Já a literatura mimética reparte-se, de um lado, em narrativa, de outro, em dramática, i.e. que exprime-se por ações, a qual divide-se ainda em comédia, tragédia, mímica e sátira.
{III. Cátharsis}
A Tragédia afasta as afecções da alma relativas ao medo por meio de compaixão e terror, e [que] almeja estabelecer uma proporção do medo; tem como mãe a dor.

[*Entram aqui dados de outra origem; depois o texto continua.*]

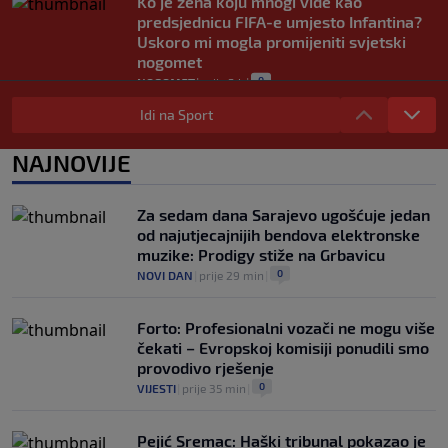
Ko je žena koju mnogi vide kao
predsjednicu FIFA-e umjesto Infantina?
Uskoro mi mogla promijeniti svjetski
nogomet
0
NOGOMET
|
prije 3 h
|
FIFA se izvinila svim svojim članicama
Idi na Sport
zbog FFE projekta: Ali rukovodstvo i
dalje podržava Infantina
NAJNOVIJE
0
NOGOMET
|
prije 3 h
|
Lionel Messi postigao dva gola u pobjedi
Za sedam dana Sarajevo ugošćuje jedan
Inter Miamija i ispisao historiju Leagues
od najutjecajnijih bendova elektronske
Cupa (VIDEO)
muzike: Prodigy stiže na Grbavicu
0
NOGOMET
|
prije 4 h
|
0
NOVI DAN
|
prije 29 min
|
Forto: Profesionalni vozači ne mogu više
čekati – Evropskoj komisiji ponudili smo
provodivo rješenje
0
VIJESTI
|
prije 35 min
|
Pejić Sremac: Haški tribunal pokazao je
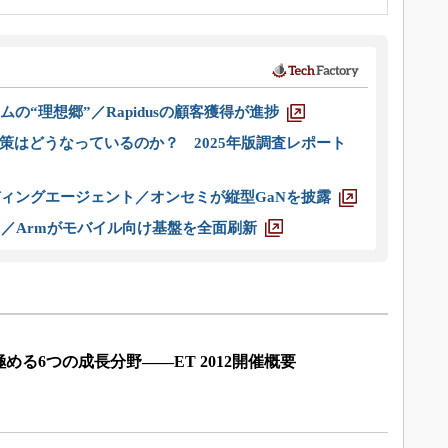
ムの“理想郷”／Rapidusの顧客獲得が進捗
策はどうなっているのか？ 2025年版調査レポート
ディングエージェント／オンセミが縦型GaNを披露
ス／Armがモバイル向け基盤を全面刷新
」
る6つの成長分野――ET 2012開催概要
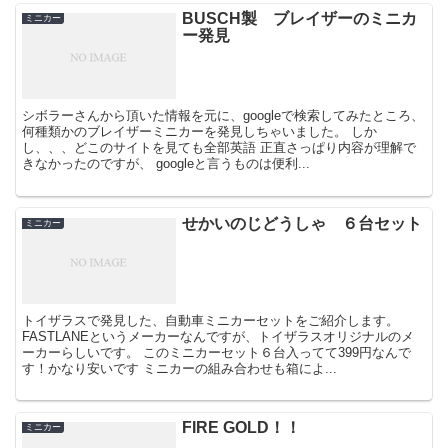
BUSCH製 ブレイザーのミニカ
ミニカー
ー発見
シボラーさんから頂いた情報を元に、googleで検索してみたところ、
何種類かのブレイザーミニカーを発見しちゃいました。 しか
し、、、どこのサイトを見ても全部英語 正直さっぱり内容が理解で
きなかったのですが、 googleと言うものは便利...
せかいのじどうしゃ ６台セット
ミニカー
トイザラスで発見した、自動車ミニカーセットをご紹介します。
FASTLANEというメーカーなんですが、トイザラスオリジナルのメ
ーカーらしいです。 このミニカーセット６台入ってて399円なんで
す！かなり安いです ミニカーの組み合わせも箱によ...
FIRE GOLD！！
ミニカー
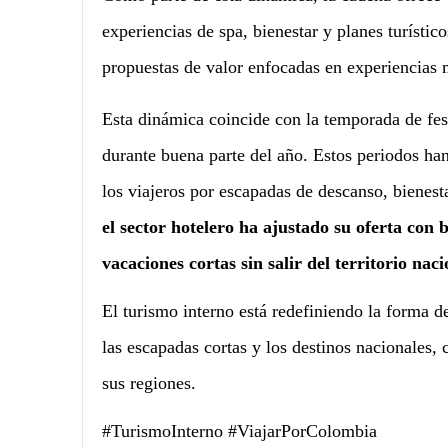
experiencias de spa, bienestar y planes turístic
propuestas de valor enfocadas en experiencias m
Esta dinámica coincide con la temporada de fe
durante buena parte del año. Estos periodos han
los viajeros por escapadas de descanso, bienest
el sector hotelero ha ajustado su oferta con
vacaciones cortas sin salir del territorio naci
El turismo interno está redefiniendo la forma de
las escapadas cortas y los destinos nacionales,
sus regiones.
#TurismoInterno #ViajarPorColombia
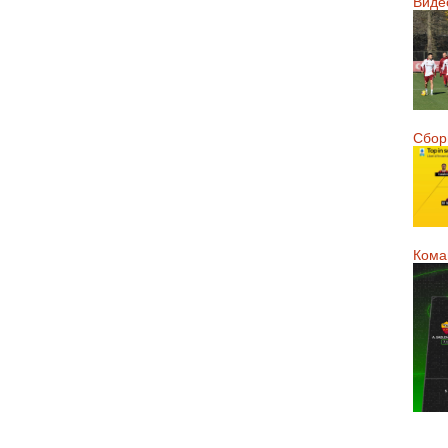
Виде
Сборн
Кома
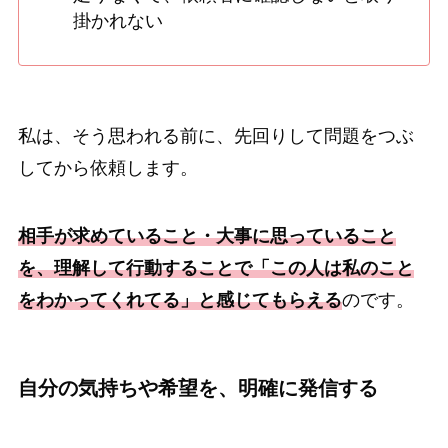
掛かれない
私は、そう思われる前に、先回りして問題をつぶ
してから依頼します。
相手が求めていること・大事に思っていること
を、理解して行動することで「この人は私のこと
をわかってくれてる」と感じてもらえる
のです。
自分の気持ちや希望を、明確に発信する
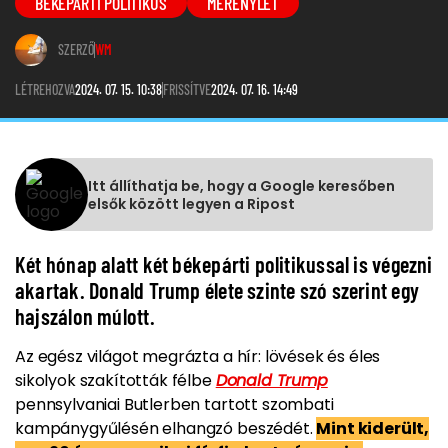
BÉKEPÁRTI POLITIKUS
MERÉNYLET
SZERZŐ
WM
LÉTREHOZVA
2024. 07. 15. 10:38
FRISSÍTVE
2024. 07. 16. 14:49
Itt állíthatja be, hogy a Google keresőben
elsők között legyen a Ripost
Két hónap alatt két békepárti politikussal is végezni
akartak. Donald Trump élete szinte szó szerint egy
hajszálon múlott.
Az egész világot megrázta a hír: lövések és éles
sikolyok szakították félbe
Donald Trump
pennsylvaniai Butlerben tartott szombati
kampánygyűlésén elhangzó beszédét.
Mint kiderült,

{IV. Definição da Comédia}
Comédia é uma imitação de uma ação risível e desprovida de grandeza , acabada, separada em cada uma das partes no tocante aos formatos; representada por atores e também por meio de narrativa, consumando pelo prazer e pelo riso a purgação destas afecções; tem como mãe o riso.
{V. Causas do Riso}
Mas o riso é gerado – seja pelas falas – seja pelas ações.
1) Por homonímia
2) {Por} sinonímia
3) {Por} prolixidade
4) {Por} paronímia -
4a) de prótese e aférese
4b) {de} diminutivo.
4c) {de} trocadilho – com voz, – e com coisas de gênero semelhante.
5) {Pela} forma de falar
{VI. Riso proveniente de ações}
O riso (surge) a partir das ações:
1) Desde a assimilação, que se usa para o pior ou melhor
2) Desde o engano
3) Desde o impossível
4) Desde o possível e incoerente
5) Desde a quebra de expectativa
6) Desde a caracterização chula das personagens
7) Desde o uso de danças grosseiras
8) Quando alguém, tendo a possibilidade, deixa de lado o que é melhor e toma para si o que é pior
9) Quando o discurso é desarticulado à medida em que também não tem coerência alguma.
{VII. Ênfase}
A comédia difere da injuria, porque, de um lado, a injuria expõe abertamente os defeitos salientes, enquanto aquela precisa da chamada "ênfase".
{VIII. Bufão}
O bufão busca escarnecer das falhas da alma e do corpo.
{IX. Symmetria}
Deve haver uma proporção do terror nas tragédias e do riso nas comédias.
{X. Aspectos da Comédia}
Aspectos da comédia : enredo, caráter (das personagens), pensamento, elocução, canto, espetáculo.
{XI. Enredo}
Enredo cômico é aquele que tem sua construção com ações em torno do risível.
{XII. Personagens}
Personagens característicos da comédia : os iconoclastas e também os irônicos e os fanfarrões.
{XIII. Pensamento}
Há duas partes do pensamento : opinião e prova. {Há cinco provas} : juras, pactos, testemunhos, confissões, leis.
{XIV. Elocução}
Elocução cômica é comum e vulgar.
O poeta cômico deve atribuir às personagens a língua pátria das mesmas, mas na língua local dele.
{XV. Canto & Espetáculo}
O canto é uma particularidade da música, desde a qual deverá receber as bases independentes.
O espetáculo, com grande utilidade para as atuações dramáticas, sustenta a harmonia.
{XVI. Aspectos}
O enredo e a elocução e o canto são observados em todas as comédias, mas pensamentos e caráter e espetáculo em <não> poucas.
{XVII. Partes da comédia}
Há quatro partes da comédia : prólogo, intervenção coral, episódio e êxodo.
1) Prólogo é uma parte da comédia que vai até a entrada do coro.
2) Intervenção coral é o canto cantado pelo coro, quando tem tamanho suficiente.
3) Episódio é o que fica entre dois cantos corais.
4) Êxodo é o que é falado no fim pelo coro.
{XVIII. Fases da comédia}
Da comédia:
1) Antiga : que se excede no risível;
2) Nova : que o dispensa e inclina-se para o sério;
3) Média : que é uma mistura de ambas.